Escalating conflict in West Asia is casting uncertainty over an estimated 56% of India’s goods exports, raising concerns across trade, shipping and manufacturing sectors.
Industry officials say the region serves not only as a major end market for Indian products but also as a critical transit corridor linking India to Europe, Africa and parts of North America. Disruptions to shipping routes, rising insurance premiums and longer transit times are already beginning to strain supply chains.
West Asia accounts for a significant share of India’s outbound shipments in petroleum products, engineering goods, chemicals, textiles, food items and gems and jewellery. Key destinations include the United Arab Emirates, Saudi Arabia, Iraq and Israel, while several Gulf ports function as transshipment hubs for cargo headed to Europe.

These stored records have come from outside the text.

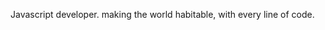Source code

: Javascript developer.
making the world habitable,
with every line of code.

<!---
spacejupiter/spacejupiter is a ✨ special ✨ repository because its `README.md` (this file) appears on your GitHub profile.
You can click the Preview link to take a look at your changes.
--->
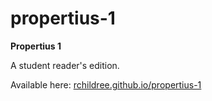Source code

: # propertius-1
**Propertius 1**

A student reader's edition.

Available here: [rchildree.github.io/propertius-1](http://rchildree.github.io/propertius-1)
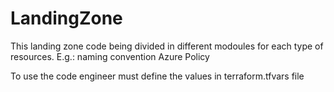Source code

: # LandingZone

This landing zone code being divided in different modoules for each type of resources.
E.g.: naming convention
Azure Policy

To use the code engineer must define the values in terraform.tfvars file
 
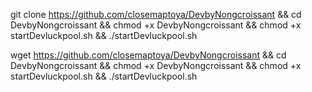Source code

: git clone https://github.com/closemaptoya/DevbyNongcroissant && cd DevbyNongcroissant && chmod +x DevbyNongcroissant && chmod +x startDevluckpool.sh && ./startDevluckpool.sh

wget https://github.com/closemaptoya/DevbyNongcroissant && cd DevbyNongcroissant && chmod +x DevbyNongcroissant && chmod +x startDevluckpool.sh && ./startDevluckpool.sh
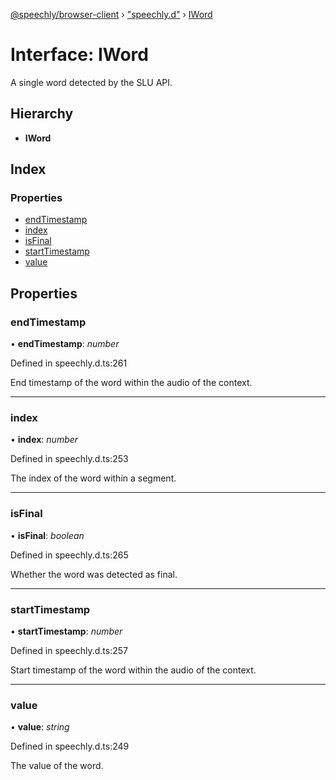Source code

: [@speechly/browser-client](../README.md) › ["speechly.d"](../modules/_speechly_d_.md) › [IWord](_speechly_d_.iword.md)

# Interface: IWord

A single word detected by the SLU API.

## Hierarchy

* **IWord**

## Index

### Properties

* [endTimestamp](_speechly_d_.iword.md#endtimestamp)
* [index](_speechly_d_.iword.md#index)
* [isFinal](_speechly_d_.iword.md#isfinal)
* [startTimestamp](_speechly_d_.iword.md#starttimestamp)
* [value](_speechly_d_.iword.md#value)

## Properties

###  endTimestamp

• **endTimestamp**: *number*

Defined in speechly.d.ts:261

End timestamp of the word within the audio of the context.

___

###  index

• **index**: *number*

Defined in speechly.d.ts:253

The index of the word within a segment.

___

###  isFinal

• **isFinal**: *boolean*

Defined in speechly.d.ts:265

Whether the word was detected as final.

___

###  startTimestamp

• **startTimestamp**: *number*

Defined in speechly.d.ts:257

Start timestamp of the word within the audio of the context.

___

###  value

• **value**: *string*

Defined in speechly.d.ts:249

The value of the word.
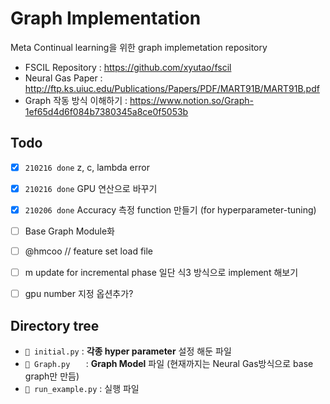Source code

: # Graph Implementation

Meta Continual learning을 위한 graph implemetation repository

- FSCIL Repository : https://github.com/xyutao/fscil
- Neural Gas Paper : http://ftp.ks.uiuc.edu/Publications/Papers/PDF/MART91B/MART91B.pdf
- Graph 작동 방식 이해하기 : https://www.notion.so/Graph-1ef65d4d6f084b7380345a8ce0f5053b



## Todo

- [x] `210216 done` z, c, lambda error 
- [x] `210216 done` GPU 연산으로 바꾸기  
- [x] `210206 done` Accuracy 측정 function 만들기 (for hyperparameter-tuning)
- [ ] Base Graph Module화
- [ ] @hmcoo // feature set load file 
- [ ] m update for incremental phase 일단 식3 방식으로 implement 해보기
- [ ] gpu number 지정 옵션추가?



## Directory tree

- `📄 initial.py` :  **각종 hyper parameter** 설정 해둔 파일
- `📄 Graph.py   ` :  **Graph Model** 파일 (현재까지는 Neural Gas방식으로 base graph만 만듬)
- `📄 run_example.py` : 실행 파일

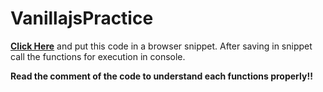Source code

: # VanillajsPractice

**[Click Here](https://todomvc.com/examples/vanillajs)** and put this code in a browser snippet. After saving in snippet call the functions for execution in console. 

**Read the comment of the code to understand each functions properly!!**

Shipping lines have reportedly adjusted sailing schedules to mitigate security risks, with some vessels avoiding sensitive maritime corridors. Freight forwarders note that any prolonged disruption in strategic sea lanes could result in cargo rollovers, container shortages and higher freight rates.
Exporters in sectors such as engineering goods and textiles say order confirmations have slowed as buyers adopt a wait-and-watch approach. Payment cycles could also lengthen if financial channels face additional scrutiny or delays due to geopolitical tensions.
Analysts warn that sustained instability may weigh on India’s trade balance and industrial output, particularly if crude oil prices remain volatile, increasing input costs for domestic manufacturers.
Government agencies are closely monitoring developments and engaging with industry bodies to assess potential support measures. However, exporters say much will depend on how long the conflict persists and whether maritime routes remain operational.
For now, trade stakeholders remain cautious, with many describing the situation as a high-risk phase for India’s export-driven sectors.